=== STUDY MATERIAL ===

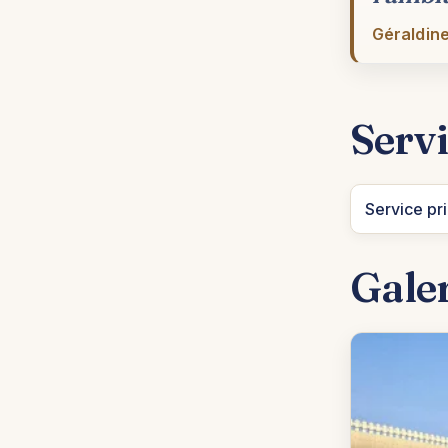
Géraldine
Servi
Service pri
Gale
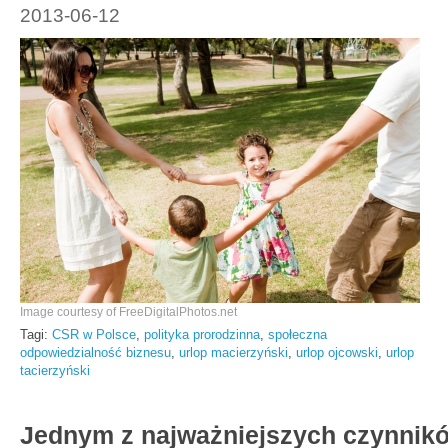
2013-06-12
Image courtesy of FreeDigitalPhotos.net
Tagi:
CSR w Polsce
,
polityka prorodzinna
,
społeczna
odpowiedzialność biznesu
,
urlop macierzyński
,
urlop ojcowski
,
urlop
tacierzyński
Jednym z najważniejszych czynnik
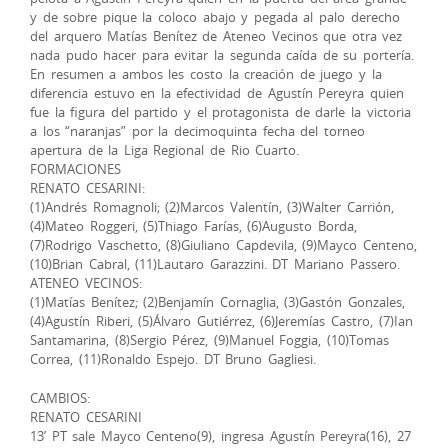
y de sobre pique la coloco abajo y pegada al palo derecho
del arquero Matías Benítez de Ateneo Vecinos que otra vez
nada pudo hacer para evitar la segunda caída de su portería.
En resumen a ambos les costo la creación de juego y la
diferencia estuvo en la efectividad de Agustín Pereyra quien
fue la figura del partido y el protagonista de darle la victoria
a los “naranjas” por la decimoquinta fecha del torneo
apertura de la Liga Regional de Rio Cuarto.
FORMACIONES
RENATO CESARINI:
(1)Andrés Romagnoli; (2)Marcos Valentín, (3)Walter Carrión,
(4)Mateo Roggeri, (5)Thiago Farías, (6)Augusto Borda,
(7)Rodrigo Vaschetto, (8)Giuliano Capdevila, (9)Mayco Centeno,
(10)Brian Cabral, (11)Lautaro Garazzini. DT Mariano Passero.
ATENEO VECINOS:
(1)Matías Benítez; (2)Benjamín Cornaglia, (3)Gastón Gonzales,
(4)Agustín Riberi, (5)Álvaro Gutiérrez, (6)Jeremías Castro, (7)Ian
Santamarina, (8)Sergio Pérez, (9)Manuel Foggia, (10)Tomas
Correa, (11)Ronaldo Espejo. DT Bruno Gagliesi.
CAMBIOS:
RENATO CESARINI
13’ PT sale Mayco Centeno(9), ingresa Agustín Pereyra(16), 27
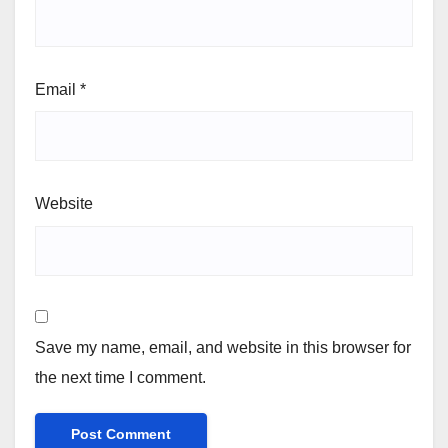
Email
*
Website
Save my name, email, and website in this browser for
the next time I comment.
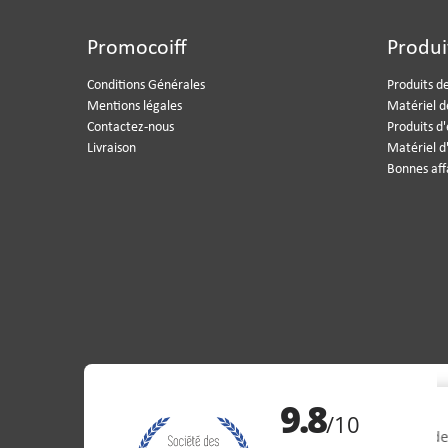
Promocoiff
Produi
Conditions Générales
Produits de
Mentions légales
Matériel d
Contactez-nous
Produits d
Livraison
Matériel d
Bonnes aff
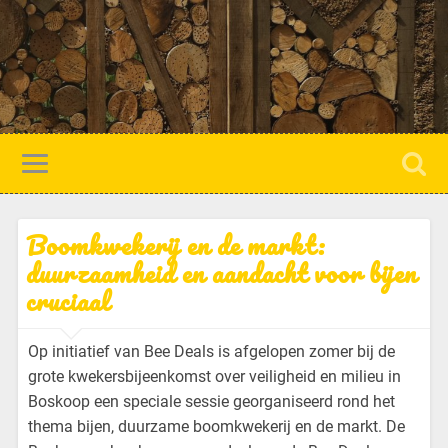
Boomkwekerij en de markt:
duurzaamheid en aandacht voor bijen
cruciaal
Op initiatief van Bee Deals is afgelopen zomer bij de
grote kwekersbijeenkomst over veiligheid en milieu in
Boskoop een speciale sessie georganiseerd rond het
thema bijen, duurzame boomkwekerij en de markt. De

===

-- ACTIVITY --
Check each line of the data above for the word "Mayco". Report how many lines have it, and nothing else.

-- SOLUTION BELOW --
2